Even at that time, it was clear that one day the case will become a book. Readers of newspapers wanted more and more of the case and “true crime”, as a publishing genre, had begun to rise in prominence and popularity. Avirook Sen’s Aarushi, based on the trial of a double murder case in which Aarushi’s parents were the prime accused, had begun to fly off the shelves. The case eventually became a movie and continues to make waves, such as when the accused were recently acquitted.

However, two-and-a-half years later, true crime as a genre is still fledgling. And that may be because of the challenge a news reporter faces in converting a front page story into a book. The two are different animals.

A hot news story is driven by its topicality and novelty, and the shock, awe, amazement, and wonder it evokes among readers. They look for answers to questions, and are willing to give their time to television shows and news reports if they purport to provide some enlightenm­ent. They are more forgiving and take in their stride the gaps in television and newspaper reportage.

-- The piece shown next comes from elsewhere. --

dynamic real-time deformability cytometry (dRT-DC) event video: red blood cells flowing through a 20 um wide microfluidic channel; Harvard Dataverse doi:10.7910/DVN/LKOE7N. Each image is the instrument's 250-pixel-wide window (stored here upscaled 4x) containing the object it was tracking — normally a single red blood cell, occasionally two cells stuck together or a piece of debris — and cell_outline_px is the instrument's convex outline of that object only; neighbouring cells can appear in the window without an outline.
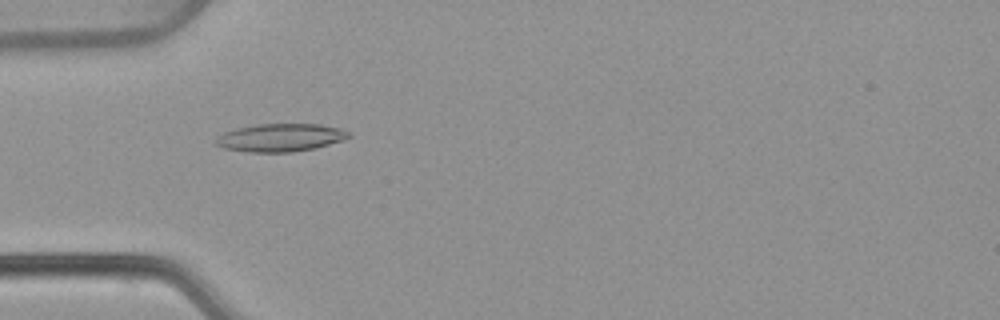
{"species": "common noctule bat (a hibernating species)", "species_latin": "Nyctalus noctula", "temperature_condition": "warm", "stored_images_in_passage": 51, "camera_frame_rate_fps": 3000, "um_per_image_px": 0.085, "animal": {"sex": "female", "body_mass_g": 22.7, "forearm_length_mm": 54.2}, "frame": {"image": 1, "passage_image": 15, "time_ms": 4.667, "image_size_px": [1000, 320], "cell_outline_px": [[352, 136], [344, 140], [316, 148], [292, 152], [248, 152], [224, 148], [216, 144], [216, 136], [224, 132], [236, 128], [256, 124], [320, 124], [340, 128], [348, 132]], "centroid_in_image_um": [23.85, 11.69], "position_along_channel_um": 61.2, "area_um2": 21.73}}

A book is different. It is meant to be more authoritat­ive. It may not, need not, cover the latest in the saga, but must answer questions instead of raising them.

This book is a valiant attempt to get into the details. The well of the book is a transcript of phone calls involving Indrani Mukerjea, one of the prime accused, her husband Peter Mukerjea, and Rahul, Peter’s son from a previous wife who was also Sheena’s boyfriend. This could be great for a reader looking for delight in the primary source, without the adulterati­on of the author’s narrative. But that is not what books are about. Books are about the narrative built up by the author, and her ability to make the reader dive deep into a character and feel for her. Transcript­s, as a narrative, spurt and start and meander, and give the reader less than the value of the pages.

Ironically, despite the deluge of details in the call records and emails, this book, right from the beginning, dabbles a fair bit in questions. It talks about a tip-off that broke open the case three years after the crime was committed, without revealing too much about the nature, source, and delivery of the tip-off. It talks about mysterious­ly silent cops without unravellin­g the mystery. Even after reading the book, we are none the wiser about why Indrani detested her firstborn, Sheena, while showering her love over her other daughter, from another husband, Vidhie. And why, despite that, she chose to keep Sheena in Mumbai while dispatchin­g her son, Sheena’s brother Mikhail, to Bengaluru. If she disliked having Sheena around so much she made the daughter address her as sister, she could have packed off the young girl to boarding school in a remote part of the country, or of the world.

Even if you ignore the occasional lapse of grammar, you wonder why the author is so strongly against Indrani. He talks in amazement about a chance meeting between Indrani and a journalist during a plane ride because Indrani behaved normally. This was some three years after Sheena’s murder. Come on, she couldn’t have behaved as if she had just walked out of a car after strangulat­ing her daughter, trembling from the experience.

Now, please do not misunderst­and me. If Indrani indeed killed her daughter, she is a terrible person. But she is a fascinatin­g character for an author. Gabbar Singh was a terrible human being, but Salim and Jawed must have loved creating him. Only then could they infuse him with so much that he outshone — and out-laughed — all the other strong characters of Sholay. As the Joker tells Batman, “You complete me.